Convert every line of the listing below into a JSON list of strings, one string per line, omitting any blank lines.

Data for this task —
━━━━

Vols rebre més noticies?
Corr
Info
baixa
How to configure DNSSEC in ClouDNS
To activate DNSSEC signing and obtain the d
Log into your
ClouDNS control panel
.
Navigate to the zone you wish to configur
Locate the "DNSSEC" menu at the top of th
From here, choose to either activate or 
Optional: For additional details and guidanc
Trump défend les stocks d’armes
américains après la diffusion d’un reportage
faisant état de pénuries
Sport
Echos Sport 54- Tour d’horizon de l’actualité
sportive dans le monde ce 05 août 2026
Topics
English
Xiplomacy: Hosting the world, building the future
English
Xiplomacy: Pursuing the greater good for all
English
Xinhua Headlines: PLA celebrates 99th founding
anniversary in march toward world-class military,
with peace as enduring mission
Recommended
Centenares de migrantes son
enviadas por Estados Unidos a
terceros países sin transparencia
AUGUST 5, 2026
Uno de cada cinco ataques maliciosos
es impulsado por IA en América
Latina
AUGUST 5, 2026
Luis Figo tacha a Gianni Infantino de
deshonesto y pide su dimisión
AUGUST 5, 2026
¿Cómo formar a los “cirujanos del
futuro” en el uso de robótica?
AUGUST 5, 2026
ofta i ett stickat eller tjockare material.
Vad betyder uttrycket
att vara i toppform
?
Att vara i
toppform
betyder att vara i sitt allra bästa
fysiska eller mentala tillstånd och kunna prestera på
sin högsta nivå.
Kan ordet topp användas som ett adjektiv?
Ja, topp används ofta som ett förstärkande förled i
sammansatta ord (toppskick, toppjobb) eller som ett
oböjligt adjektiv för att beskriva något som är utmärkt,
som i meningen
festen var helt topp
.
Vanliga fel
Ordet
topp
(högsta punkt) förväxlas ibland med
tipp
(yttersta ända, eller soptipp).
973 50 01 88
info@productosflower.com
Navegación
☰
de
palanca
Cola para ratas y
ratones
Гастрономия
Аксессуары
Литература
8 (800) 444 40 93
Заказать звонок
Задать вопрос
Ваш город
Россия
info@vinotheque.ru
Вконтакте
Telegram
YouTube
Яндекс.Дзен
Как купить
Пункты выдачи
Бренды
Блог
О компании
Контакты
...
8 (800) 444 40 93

━━━━

Answer to this task —
[
  "Vols rebre més noticies?",
  "Corr",
  "Info",
  "baixa",
  "How to configure DNSSEC in ClouDNS",
  "To activate DNSSEC signing and obtain the d",
  "Log into your",
  "ClouDNS control panel",
  ".",
  "Navigate to the zone you wish to configur",
  "Locate the \"DNSSEC\" menu at the top of th",
  "From here, choose to either activate or ",
  "Optional: For additional details and guidanc",
  "Trump défend les stocks d’armes",
  "américains après la diffusion d’un reportage",
  "faisant état de pénuries",
  "Sport",
  "Echos Sport 54- Tour d’horizon de l’actualité",
  "sportive dans le monde ce 05 août 2026",
  "Topics",
  "English",
  "Xiplomacy: Hosting the world, building the future",
  "English",
  "Xiplomacy: Pursuing the greater good for all",
  "English",
  "Xinhua Headlines: PLA celebrates 99th founding",
  "anniversary in march toward world-class military,",
  "with peace as enduring mission",
  "Recommended",
  "Centenares de migrantes son",
  "enviadas por Estados Unidos a",
  "terceros países sin transparencia",
  "AUGUST 5, 2026",
  "Uno de cada cinco ataques maliciosos",
  "es impulsado por IA en América",
  "Latina",
  "AUGUST 5, 2026",
  "Luis Figo tacha a Gianni Infantino de",
  "deshonesto y pide su dimisión",
  "AUGUST 5, 2026",
  "¿Cómo formar a los “cirujanos del",
  "futuro” en el uso de robótica?",
  "AUGUST 5, 2026",
  "ofta i ett stickat eller tjockare material.",
  "Vad betyder uttrycket",
  "att vara i toppform",
  "?",
  "Att vara i",
  "toppform",
  "betyder att vara i sitt allra bästa",
  "fysiska eller mentala tillstånd och kunna prestera på",
  "sin högsta nivå.",
  "Kan ordet topp användas som ett adjektiv?",
  "Ja, topp används ofta som ett förstärkande förled i",
  "sammansatta ord (toppskick, toppjobb) eller som ett",
  "oböjligt adjektiv för att beskriva något som är utmärkt,",
  "som i meningen",
  "festen var helt topp",
  ".",
  "Vanliga fel",
  "Ordet",
  "topp",
  "(högsta punkt) förväxlas ibland med",
  "tipp",
  "(yttersta ända, eller soptipp).",
  "973 50 01 88",
  "info@productosflower.com",
  "Navegación",
  "☰",
  "de",
  "palanca",
  "Cola para ratas y",
  "ratones",
  "Гастрономия",
  "Аксессуары",
  "Литература",
  "8 (800) 444 40 93",
  "Заказать звонок",
  "Задать вопрос",
  "Ваш город",
  "Россия",
  "info@vinotheque.ru",
  "Вконтакте",
  "Telegram",
  "YouTube",
  "Яндекс.Дзен",
  "Как купить",
  "Пункты выдачи",
  "Бренды",
  "Блог",
  "О компании",
  "Контакты",
  "...",
  "8 (800) 444 40 93"
]